Citations : C’était fini l’époque où je croyais que soit on aimait quelqu’un, soit on ne l’aimait pas. Le monde ne fonctionnait pas comme ça, tout était question de nuances; l’amour, la liberté, absolument tout. Une vérité à laquelle je ne m’étais pas encore totalement habitué.

Le problème avec l’amour, reprit-il autant pour lui que pour moi, c’est que c’est à la fois un poison et un antidote – et qu’on ne sait jamais vraiment lequel des deux on avale.

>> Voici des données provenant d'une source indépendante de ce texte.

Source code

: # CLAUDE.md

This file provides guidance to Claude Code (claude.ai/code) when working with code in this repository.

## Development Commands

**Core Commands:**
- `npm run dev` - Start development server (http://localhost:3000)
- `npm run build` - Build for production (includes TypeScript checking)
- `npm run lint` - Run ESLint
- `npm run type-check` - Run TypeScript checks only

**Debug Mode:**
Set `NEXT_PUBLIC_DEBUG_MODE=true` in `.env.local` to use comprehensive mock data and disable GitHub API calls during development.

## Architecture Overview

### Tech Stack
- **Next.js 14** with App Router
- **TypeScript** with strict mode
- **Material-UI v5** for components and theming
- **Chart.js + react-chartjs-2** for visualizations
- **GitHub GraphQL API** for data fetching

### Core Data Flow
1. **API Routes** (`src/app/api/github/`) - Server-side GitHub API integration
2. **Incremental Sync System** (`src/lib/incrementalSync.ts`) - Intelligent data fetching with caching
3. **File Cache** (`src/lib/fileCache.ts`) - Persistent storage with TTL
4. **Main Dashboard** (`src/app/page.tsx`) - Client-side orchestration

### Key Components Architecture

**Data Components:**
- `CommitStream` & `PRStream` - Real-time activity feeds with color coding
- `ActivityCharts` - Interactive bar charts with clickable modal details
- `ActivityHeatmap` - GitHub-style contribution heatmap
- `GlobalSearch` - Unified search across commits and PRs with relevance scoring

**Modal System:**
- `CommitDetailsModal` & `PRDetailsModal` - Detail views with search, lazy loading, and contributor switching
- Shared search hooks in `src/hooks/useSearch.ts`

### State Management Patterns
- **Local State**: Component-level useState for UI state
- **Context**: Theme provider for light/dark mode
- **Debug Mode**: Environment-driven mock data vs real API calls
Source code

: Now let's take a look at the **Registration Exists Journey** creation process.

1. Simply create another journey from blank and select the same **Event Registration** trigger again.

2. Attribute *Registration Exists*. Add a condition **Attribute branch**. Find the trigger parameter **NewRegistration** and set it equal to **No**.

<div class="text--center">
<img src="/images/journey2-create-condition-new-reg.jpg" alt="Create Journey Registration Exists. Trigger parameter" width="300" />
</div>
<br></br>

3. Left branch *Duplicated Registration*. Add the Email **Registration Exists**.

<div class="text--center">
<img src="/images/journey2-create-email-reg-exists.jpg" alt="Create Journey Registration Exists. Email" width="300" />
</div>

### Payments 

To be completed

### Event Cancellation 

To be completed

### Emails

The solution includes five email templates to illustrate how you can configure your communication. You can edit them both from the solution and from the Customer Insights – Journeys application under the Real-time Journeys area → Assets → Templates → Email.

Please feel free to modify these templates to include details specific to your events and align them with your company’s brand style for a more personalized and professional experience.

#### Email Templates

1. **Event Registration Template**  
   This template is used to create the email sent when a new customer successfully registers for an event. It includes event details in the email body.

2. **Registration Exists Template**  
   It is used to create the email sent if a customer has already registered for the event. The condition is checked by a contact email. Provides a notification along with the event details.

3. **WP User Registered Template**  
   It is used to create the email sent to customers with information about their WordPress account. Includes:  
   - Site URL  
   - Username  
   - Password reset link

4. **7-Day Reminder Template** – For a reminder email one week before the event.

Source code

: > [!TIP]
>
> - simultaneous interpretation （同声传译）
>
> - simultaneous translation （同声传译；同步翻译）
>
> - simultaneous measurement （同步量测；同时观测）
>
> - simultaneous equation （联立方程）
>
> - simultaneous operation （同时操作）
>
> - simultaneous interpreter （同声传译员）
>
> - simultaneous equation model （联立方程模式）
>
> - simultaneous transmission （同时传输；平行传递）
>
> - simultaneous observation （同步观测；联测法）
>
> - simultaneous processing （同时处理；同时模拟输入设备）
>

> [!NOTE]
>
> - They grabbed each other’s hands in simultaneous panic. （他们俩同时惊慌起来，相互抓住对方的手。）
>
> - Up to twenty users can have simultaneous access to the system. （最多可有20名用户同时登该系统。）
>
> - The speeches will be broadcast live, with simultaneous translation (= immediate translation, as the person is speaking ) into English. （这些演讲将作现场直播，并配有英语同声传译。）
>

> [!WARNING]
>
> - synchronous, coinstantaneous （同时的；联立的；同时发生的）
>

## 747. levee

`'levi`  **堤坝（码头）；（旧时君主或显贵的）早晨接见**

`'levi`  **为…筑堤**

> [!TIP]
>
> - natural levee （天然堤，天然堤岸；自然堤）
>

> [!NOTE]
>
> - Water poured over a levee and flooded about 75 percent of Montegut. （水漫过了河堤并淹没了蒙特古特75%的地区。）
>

L’auteur : Steve Tesich est né en 1942 dans l’actuelle Serbie. Son père, opposé au régime de Tito, s’était réfugié en Angleterre, et, en son absence, l’enfant s’imaginait un père mythique. En 1957, toute la famille s’est retrouvée réunie aux Etats-Unis, et Stojan Tešic est devenu Steve Tesich. Tesich obtient un master de littérature russe et commence un doctorat à Columbia. Il abandonne son doctorat pour devenir écrivain. Il est aussi travailleur social à Brooklyn. En 1969, sa première pièce est produite. Il écrit également des scénarios. Son premier roman, Price, paru en 1982, rencontre un succès international.
544 pages.
Éditions Monsieur Toussaint Louverture (2014)
Paru aux états-unis en 1982
Traduction : Jeanine Hérisson
Titre original : Summer crossing
Si le cœur vous en dit il sortira en poche au premier septembre 2016 !

Elles ont aimé, voire adoré : Clara, Eva, Laure, Cachou et Ellettres Inganmic est moins enthousiaste, et Yv déçu.
Projet 50 romans, 50 états : l’Indiana.